At the moment of the transaction, Bob gives to Alice the content of the transaction Tx1 that has 1B as input (the address of Bob, proved being expensive) and 1A as output (the address of Alice). Yet, at the very same time, Bob is issuing another transaction Tx2 that empties the address 1B. As a result, after a while, Alice realizes that Tx1 has been rejected.

It’s now time for Alice to retaliate by exposing Bob. In order to do that, Alice produces a small dummy transaction to herself where the transaction Tx1 in recursively embedded as data though a convention based on OP_DROP. (***) Once the transaction Tx1 is exposed, the community of merchants, who like Alice, accept instant transaction withness that 1B cannot be trusted any more because the cumulative effect of the transaction Tx2 going out of 1B and of the exposed transaction Tx1 (which never made its way to the block chain) leads to a negative coin amount on 1B.

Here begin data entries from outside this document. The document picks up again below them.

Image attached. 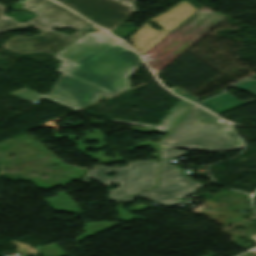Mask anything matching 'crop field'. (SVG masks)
I'll use <instances>...</instances> for the list:
<instances>
[{"label": "crop field", "instance_id": "obj_1", "mask_svg": "<svg viewBox=\"0 0 256 256\" xmlns=\"http://www.w3.org/2000/svg\"><path fill=\"white\" fill-rule=\"evenodd\" d=\"M131 52L118 39L110 41L95 33L83 35L54 54L78 66L61 74L45 98L76 110L92 103L96 94L109 97L129 89L126 77L141 65ZM10 95L28 103L44 97L25 89Z\"/></svg>", "mask_w": 256, "mask_h": 256}, {"label": "crop field", "instance_id": "obj_2", "mask_svg": "<svg viewBox=\"0 0 256 256\" xmlns=\"http://www.w3.org/2000/svg\"><path fill=\"white\" fill-rule=\"evenodd\" d=\"M4 10L5 8L0 5V32L27 26H32L43 32L32 38L15 36L3 44L5 49L19 55L34 52L54 54L85 34L86 32L80 29L90 24L53 2L34 13L36 17L25 23L16 22L12 17L5 16ZM67 27L77 29L78 31L71 36H67L52 30V28Z\"/></svg>", "mask_w": 256, "mask_h": 256}, {"label": "crop field", "instance_id": "obj_3", "mask_svg": "<svg viewBox=\"0 0 256 256\" xmlns=\"http://www.w3.org/2000/svg\"><path fill=\"white\" fill-rule=\"evenodd\" d=\"M216 120V117L194 105L158 144L160 147H187L212 151L244 146L229 125Z\"/></svg>", "mask_w": 256, "mask_h": 256}, {"label": "crop field", "instance_id": "obj_4", "mask_svg": "<svg viewBox=\"0 0 256 256\" xmlns=\"http://www.w3.org/2000/svg\"><path fill=\"white\" fill-rule=\"evenodd\" d=\"M158 162H134L129 163V167L105 168L94 166V170L86 172L82 182L89 184V178L99 181L104 186L111 185L113 182H120V187L109 190V200L146 190L155 186L157 177ZM117 173L114 177L106 176L108 173ZM137 179V181H134Z\"/></svg>", "mask_w": 256, "mask_h": 256}, {"label": "crop field", "instance_id": "obj_5", "mask_svg": "<svg viewBox=\"0 0 256 256\" xmlns=\"http://www.w3.org/2000/svg\"><path fill=\"white\" fill-rule=\"evenodd\" d=\"M56 1L109 31L138 9L132 5L133 0Z\"/></svg>", "mask_w": 256, "mask_h": 256}, {"label": "crop field", "instance_id": "obj_6", "mask_svg": "<svg viewBox=\"0 0 256 256\" xmlns=\"http://www.w3.org/2000/svg\"><path fill=\"white\" fill-rule=\"evenodd\" d=\"M184 184H187L190 187H187ZM201 186H204V185L194 182L191 179H187V180H183V181H178V182H174V183H170V184L161 185L154 189L147 190L142 193L136 194L134 196L117 199L115 201L119 204V206L116 207L117 211H118V215H119L118 219H124L127 221H129L131 219H139V220L149 219L146 217H140V216H135V215L129 214L132 211H140L149 206H146L143 204H138V205L130 208L131 210L127 212L125 210H122L120 201L128 203V202H132L133 198H135L137 196H141V197H146L150 200H152V198H155L156 199V200H154L155 202H159L163 206H166V207H171L172 205L181 201V200H179L180 198H182L186 195L195 193L197 191V189Z\"/></svg>", "mask_w": 256, "mask_h": 256}, {"label": "crop field", "instance_id": "obj_7", "mask_svg": "<svg viewBox=\"0 0 256 256\" xmlns=\"http://www.w3.org/2000/svg\"><path fill=\"white\" fill-rule=\"evenodd\" d=\"M196 9L197 8L189 2L183 1L175 5L170 10L166 11L167 13H162L161 15L149 20L161 26L162 30H155L151 28L148 24V21H146L135 32V34L129 37L135 50L143 54L169 30H171L174 26H176Z\"/></svg>", "mask_w": 256, "mask_h": 256}, {"label": "crop field", "instance_id": "obj_8", "mask_svg": "<svg viewBox=\"0 0 256 256\" xmlns=\"http://www.w3.org/2000/svg\"><path fill=\"white\" fill-rule=\"evenodd\" d=\"M231 87L245 90L247 92L253 93L256 96V79H254V78H249V79H247L243 82H240L236 85H233ZM254 100H256V98L253 100H250V101L240 102L237 99L233 98L230 94L225 92V93L218 95L216 97H213L209 100H206V101L203 100L204 102L197 103V104L218 114L223 111L232 109L234 107L243 105L245 103H248V102H251Z\"/></svg>", "mask_w": 256, "mask_h": 256}, {"label": "crop field", "instance_id": "obj_9", "mask_svg": "<svg viewBox=\"0 0 256 256\" xmlns=\"http://www.w3.org/2000/svg\"><path fill=\"white\" fill-rule=\"evenodd\" d=\"M93 132V134H90L88 131H84L82 133H85V136L84 138H80V141L78 142H75L73 139L78 137L74 134H69V136L67 138H69L72 142H74L77 146L75 147L76 149H78L80 152H82L84 155L86 156H89L91 157V160H100V163H104V162H115V161H120V160H123L121 158L118 157L117 153H114L116 158L115 159H112V158H109V157H106L103 155V153L101 151H98V149L100 148H104L106 146V144L103 142L104 140V136L102 134L101 131L99 130H91ZM57 131H54V136L55 138H62V137H66L64 135H58L56 134ZM85 140H88V141H93V140H98L100 142L101 145L99 146H95V147H89V146H86L84 145L82 142H85ZM89 148H92L96 151H98V153L96 154H91V153H85L84 151L86 149H89Z\"/></svg>", "mask_w": 256, "mask_h": 256}, {"label": "crop field", "instance_id": "obj_10", "mask_svg": "<svg viewBox=\"0 0 256 256\" xmlns=\"http://www.w3.org/2000/svg\"><path fill=\"white\" fill-rule=\"evenodd\" d=\"M191 105L192 104L180 99L178 103L171 109V111L162 119V121L158 125L116 119H111L110 121L132 125L147 126L167 132L175 124V122L189 109Z\"/></svg>", "mask_w": 256, "mask_h": 256}, {"label": "crop field", "instance_id": "obj_11", "mask_svg": "<svg viewBox=\"0 0 256 256\" xmlns=\"http://www.w3.org/2000/svg\"><path fill=\"white\" fill-rule=\"evenodd\" d=\"M171 160L160 161L159 185L187 179L177 166H171Z\"/></svg>", "mask_w": 256, "mask_h": 256}, {"label": "crop field", "instance_id": "obj_12", "mask_svg": "<svg viewBox=\"0 0 256 256\" xmlns=\"http://www.w3.org/2000/svg\"><path fill=\"white\" fill-rule=\"evenodd\" d=\"M58 196L45 200L55 211H67L77 214L81 209L63 192H58Z\"/></svg>", "mask_w": 256, "mask_h": 256}, {"label": "crop field", "instance_id": "obj_13", "mask_svg": "<svg viewBox=\"0 0 256 256\" xmlns=\"http://www.w3.org/2000/svg\"><path fill=\"white\" fill-rule=\"evenodd\" d=\"M119 224L120 223H109V222H96V223L85 224V227L83 228V230L86 233L78 236V239H83L85 237L107 230Z\"/></svg>", "mask_w": 256, "mask_h": 256}, {"label": "crop field", "instance_id": "obj_14", "mask_svg": "<svg viewBox=\"0 0 256 256\" xmlns=\"http://www.w3.org/2000/svg\"><path fill=\"white\" fill-rule=\"evenodd\" d=\"M44 256H65L61 249L56 245V243L51 245H46L39 249Z\"/></svg>", "mask_w": 256, "mask_h": 256}, {"label": "crop field", "instance_id": "obj_15", "mask_svg": "<svg viewBox=\"0 0 256 256\" xmlns=\"http://www.w3.org/2000/svg\"><path fill=\"white\" fill-rule=\"evenodd\" d=\"M182 155H186V151L183 150H175L168 148H161V159L164 158H176Z\"/></svg>", "mask_w": 256, "mask_h": 256}, {"label": "crop field", "instance_id": "obj_16", "mask_svg": "<svg viewBox=\"0 0 256 256\" xmlns=\"http://www.w3.org/2000/svg\"><path fill=\"white\" fill-rule=\"evenodd\" d=\"M17 246V251L23 254H28V253H34L36 252L35 249L27 244L17 242V241H11Z\"/></svg>", "mask_w": 256, "mask_h": 256}, {"label": "crop field", "instance_id": "obj_17", "mask_svg": "<svg viewBox=\"0 0 256 256\" xmlns=\"http://www.w3.org/2000/svg\"><path fill=\"white\" fill-rule=\"evenodd\" d=\"M171 92L177 94V95H180L186 99H189L193 102H196L198 101L199 99L195 98L194 96L190 95L189 93H187L186 91L182 90L181 88L179 87H175V88H170L169 89Z\"/></svg>", "mask_w": 256, "mask_h": 256}, {"label": "crop field", "instance_id": "obj_18", "mask_svg": "<svg viewBox=\"0 0 256 256\" xmlns=\"http://www.w3.org/2000/svg\"><path fill=\"white\" fill-rule=\"evenodd\" d=\"M146 145H149V147L152 148L156 152V154H151L152 157H159V149L156 145V142H141V143H139V144H137V145H135V146H133L129 149L133 150V149L138 148L140 146H146Z\"/></svg>", "mask_w": 256, "mask_h": 256}, {"label": "crop field", "instance_id": "obj_19", "mask_svg": "<svg viewBox=\"0 0 256 256\" xmlns=\"http://www.w3.org/2000/svg\"><path fill=\"white\" fill-rule=\"evenodd\" d=\"M55 57V56H54ZM57 59L63 61L61 63V65L58 67L57 71H60L62 72L63 74H65L66 72H68L70 69H72L73 67L77 66L76 64L74 63H71L69 61H66V60H63V59H60L58 57H56Z\"/></svg>", "mask_w": 256, "mask_h": 256}, {"label": "crop field", "instance_id": "obj_20", "mask_svg": "<svg viewBox=\"0 0 256 256\" xmlns=\"http://www.w3.org/2000/svg\"><path fill=\"white\" fill-rule=\"evenodd\" d=\"M128 128L132 129L133 131H139V132H156V133L165 134V132H161V131L150 129V128H142V127H134V126H130Z\"/></svg>", "mask_w": 256, "mask_h": 256}, {"label": "crop field", "instance_id": "obj_21", "mask_svg": "<svg viewBox=\"0 0 256 256\" xmlns=\"http://www.w3.org/2000/svg\"><path fill=\"white\" fill-rule=\"evenodd\" d=\"M96 33H98V34H100V35H102V36H104V37H106V38H108L110 40L115 39L114 37L110 36L109 34H107L106 32H104L102 30L97 31Z\"/></svg>", "mask_w": 256, "mask_h": 256}, {"label": "crop field", "instance_id": "obj_22", "mask_svg": "<svg viewBox=\"0 0 256 256\" xmlns=\"http://www.w3.org/2000/svg\"><path fill=\"white\" fill-rule=\"evenodd\" d=\"M40 247H42V246H39V247H36V248H35L38 253H34V254H33L34 256H36V255H38V254L40 253L39 250H38ZM28 255H29V254H28ZM24 256H27V255H24Z\"/></svg>", "mask_w": 256, "mask_h": 256}, {"label": "crop field", "instance_id": "obj_23", "mask_svg": "<svg viewBox=\"0 0 256 256\" xmlns=\"http://www.w3.org/2000/svg\"><path fill=\"white\" fill-rule=\"evenodd\" d=\"M251 236H252V238H253V239H255V240H256V234H255V235H251Z\"/></svg>", "mask_w": 256, "mask_h": 256}, {"label": "crop field", "instance_id": "obj_24", "mask_svg": "<svg viewBox=\"0 0 256 256\" xmlns=\"http://www.w3.org/2000/svg\"><path fill=\"white\" fill-rule=\"evenodd\" d=\"M253 77H256V74H254Z\"/></svg>", "mask_w": 256, "mask_h": 256}]
</instances>
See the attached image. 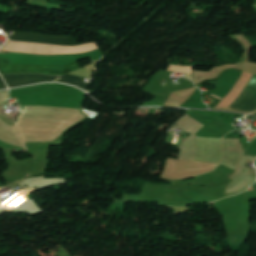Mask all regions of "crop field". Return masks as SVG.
<instances>
[{"instance_id":"8a807250","label":"crop field","mask_w":256,"mask_h":256,"mask_svg":"<svg viewBox=\"0 0 256 256\" xmlns=\"http://www.w3.org/2000/svg\"><path fill=\"white\" fill-rule=\"evenodd\" d=\"M7 81L9 87L22 86L40 83L43 81H59L76 85L87 91L89 83H83L84 78L67 74L63 77L45 76L38 74H25V75H2Z\"/></svg>"},{"instance_id":"ac0d7876","label":"crop field","mask_w":256,"mask_h":256,"mask_svg":"<svg viewBox=\"0 0 256 256\" xmlns=\"http://www.w3.org/2000/svg\"><path fill=\"white\" fill-rule=\"evenodd\" d=\"M80 68L78 62L62 66H35V65H17L0 63L1 74H20V73H44L51 75H64Z\"/></svg>"},{"instance_id":"34b2d1b8","label":"crop field","mask_w":256,"mask_h":256,"mask_svg":"<svg viewBox=\"0 0 256 256\" xmlns=\"http://www.w3.org/2000/svg\"><path fill=\"white\" fill-rule=\"evenodd\" d=\"M13 40L46 42V43L62 44V45H79L74 40L73 37L38 34V33L14 32Z\"/></svg>"},{"instance_id":"412701ff","label":"crop field","mask_w":256,"mask_h":256,"mask_svg":"<svg viewBox=\"0 0 256 256\" xmlns=\"http://www.w3.org/2000/svg\"><path fill=\"white\" fill-rule=\"evenodd\" d=\"M235 110H256V88L246 86L242 94L229 106Z\"/></svg>"},{"instance_id":"f4fd0767","label":"crop field","mask_w":256,"mask_h":256,"mask_svg":"<svg viewBox=\"0 0 256 256\" xmlns=\"http://www.w3.org/2000/svg\"><path fill=\"white\" fill-rule=\"evenodd\" d=\"M192 67L186 66H169L167 71L171 72H183V73H190Z\"/></svg>"},{"instance_id":"dd49c442","label":"crop field","mask_w":256,"mask_h":256,"mask_svg":"<svg viewBox=\"0 0 256 256\" xmlns=\"http://www.w3.org/2000/svg\"><path fill=\"white\" fill-rule=\"evenodd\" d=\"M6 88V86L4 85V83L2 82L1 78H0V89H4Z\"/></svg>"}]
</instances>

(***) For the sake of concision I am leaving out the tiny specifics of how exactly should this recursive transaction embedding be implemented. Anyway, based on my understanding of Script, it’s perfectly possible to recursively embark a transaction (treated as data) into another transaction.

At this point, we have a system where Bob, the bad guy cannot hurt Alice the merchant (recipient) without getting some retaliation. Yet, what if Alice is a bad merchant and Bob the honest client? Could Alice hurt Bob just for the sake of breaking the community trust into his provably expensive address 1B?

We need one final touch to the convention to protect Bob the sender from a false accusation of Alice. In order to achieve that Bob should make sure each emitted transaction Tx1 from 1B, his provably expensive address, is broadcasted to the network, and not just given to Alice. By doing this, Bob ensures that Tx1 will make its way to the blockchain and prevents Alice to report 1B as dishonest (to be safe Bob is better off putting some transaction fee in Tx1 that guarantees a speedy chain inclusion).

Implementating the convention

As far I can tell, the proposal does not involve any breaking change. Ideally, the convention would make its way to the Bitcoin client (or a dedicated fork) to support 3 extra features:

Then, there is many small details that would need to be polished such as the delay for the community to decide whether trust is lost on an address after being reported. Also, the convention as a whole can also probably be polished further.

Anonymous payments

This convention would be one step further is making Bitcoin less anonymous that it is today. Considering the scope of application of instant payments, it does not seem (to me) too much of a problem. If you really want to stay anonymous, then, entering a retail store isn’t top notch anyway. Alternatively, for eCommerce, the 1h payment delay is mostly a non-issue (except maybe for pizza delivery).

In real life

Instant payments are needed for small purchases: you typically don’t need to transfer both a big amount AND to do it instantly, it’s either or. To accept (or not) whether an instant payment of X BTC made from a proved Y BTC address should go through instantly should be left to the merchant itself.

With a 10 BTC proof, it would reasonable to accept instant payment up to 10 BTC (maybe a bit less assuming a self-serving miner scenario). Coordinating triple-spending (or more) in real life seems complicated (but not impossible) but I seriously doubt people would actually bother for such a complex scheme except to demonstrate its feasability. Indeed, the stakes would be very limited anyway, as anything large would go the usual route of non-instant payments.

Then, looking at recurring customers payment with the same address would be also a way to gradually increase the confidence cap (from the merchant viewpoint) for instant payments even without asking the client to increase its proof.

Compared to a rough 2% middleman fee (based on pricing of BitInstant), I feel that the provably expensive address would be amortized in less than 1 year considering weekly purchase. Not a deal breaker, but still an option probably worth having a look at considering the positive side-effect on the mining side.